Given the list of up to 15 lines that the plotter must put on the paper, return the minimum time it takes to plot the given lines, in milliseconds. The plotter's pen starts at the coordinates (0,0), and after drawing all the lines, must return to (0,0). Note that the plotter cannot draw partial lines. Each element of lines will be in the form "x1 y1 x2 y2". This represents a line from point (x1,y1) to point (x2,y2). It takes 0 time to lower the pen down on the paper, and to raise it off the paper.

Example[edit]

lines = {"0 0 5 5", "5 5 0 5", "0 100 0 4"}

The best path first draws the line from (0,0) to (5,5). Since both motors can move at top speed, this line takes 5 milliseconds to draw. Without even picking up the pen, we can draw the line from (5,5) to (0,5) in 5 milliseconds. Finally, to draw the final line, we lift the pen, go all the way up to (0,100), and draw the line to (0,4). This adds 95 + 96 = 191 milliseconds. Finally, we lift the pen and move back to (0,0), adding an additional 4 milliseconds. The total time is 5 + 5 + 95 + 96 + 4 = 205 milliseconds.

Analysis[edit]

This problem is essentially asking us to find the best possible ordering of the lines, and to return the time it would take to draw them in this order. No matter what ordering we choose, the amount of time actually spent drawing the lines will be the same -- all that differs is the time it takes to get from the end of one line to the beginning of another. As for any problem, we should first examine the brute force solution to see if it is feasible. There can be up to 15 lines, which means there are 15! ways in which to order them. This would take far longer than the allowed time to compute, even if we forget the fact that each line can be drawn either forward or backward, which multiplies our previous total by 2^15. Clearly, we must find another approach.
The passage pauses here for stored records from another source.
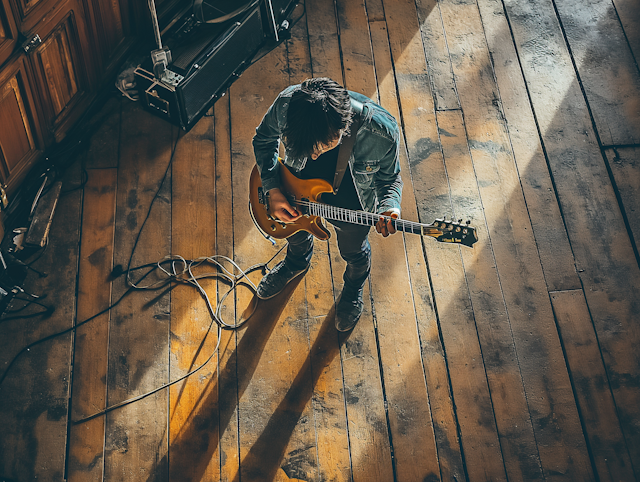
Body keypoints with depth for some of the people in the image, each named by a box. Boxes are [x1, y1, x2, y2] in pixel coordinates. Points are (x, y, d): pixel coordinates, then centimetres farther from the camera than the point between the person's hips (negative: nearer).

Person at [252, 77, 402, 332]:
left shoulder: (383, 133, -40)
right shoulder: (287, 104, -36)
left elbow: (389, 177, -17)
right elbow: (264, 139, -12)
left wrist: (389, 207, -38)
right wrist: (272, 189, -20)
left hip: (352, 207, -2)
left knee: (353, 252, 28)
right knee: (297, 235, 33)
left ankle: (354, 286, 66)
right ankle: (296, 263, 72)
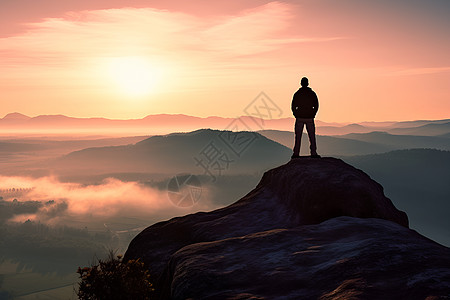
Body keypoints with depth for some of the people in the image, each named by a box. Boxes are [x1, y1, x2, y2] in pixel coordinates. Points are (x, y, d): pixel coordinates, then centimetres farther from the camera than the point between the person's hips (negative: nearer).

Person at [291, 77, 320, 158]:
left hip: (299, 118, 0)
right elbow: (316, 106, 2)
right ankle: (313, 153, 3)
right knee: (312, 136, 6)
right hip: (309, 118, 0)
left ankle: (296, 153, 1)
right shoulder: (312, 94, 0)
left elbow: (293, 106, -2)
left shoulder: (297, 94, -2)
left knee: (298, 136, 3)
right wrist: (312, 114, 11)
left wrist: (296, 115, 9)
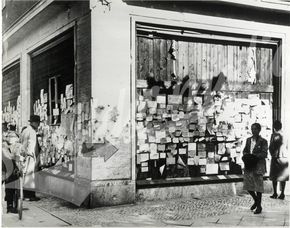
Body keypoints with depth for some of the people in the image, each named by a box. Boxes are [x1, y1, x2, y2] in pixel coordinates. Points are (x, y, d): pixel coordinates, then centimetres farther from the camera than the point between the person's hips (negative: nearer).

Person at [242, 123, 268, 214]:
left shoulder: (263, 141, -4)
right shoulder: (248, 140, 12)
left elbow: (264, 154, -11)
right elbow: (245, 150, 14)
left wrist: (255, 156, -24)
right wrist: (245, 154, -8)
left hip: (258, 165, -5)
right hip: (249, 165, 5)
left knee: (258, 185, 1)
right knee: (248, 185, 7)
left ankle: (259, 206, 14)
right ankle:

Now let's examine the question from a simulation point of view. Say we already have some of the lines drawn, and are trying to figure out how much longer it will take to draw the rest of the picture. In this case, we are only concerned with two things: our current position on the paper, and which lines we have left to draw. For each line that we haven't yet drawn, we try drawing it both forward and backward, calling the function recursively. Our pseudocode would look something like this:

Function HowMuchLonger(CurrentPos, LinesLeft):
  For each line left to draw:
    Let P1 and P2 be this line's start and end points.
    Let T1 = GetTime(CurrentPos, P1) + GetTime(P1, P2) + HowMuchLonger(P2, LinesLeft)
    Let T2 = GetTime(CurrentPos, P2) + GetTime(P2, P1) + HowMuchLonger(P1, LinesLeft)
    If T1 or T2 is smaller than our best time found, update the best time.
  Return the best time found so far.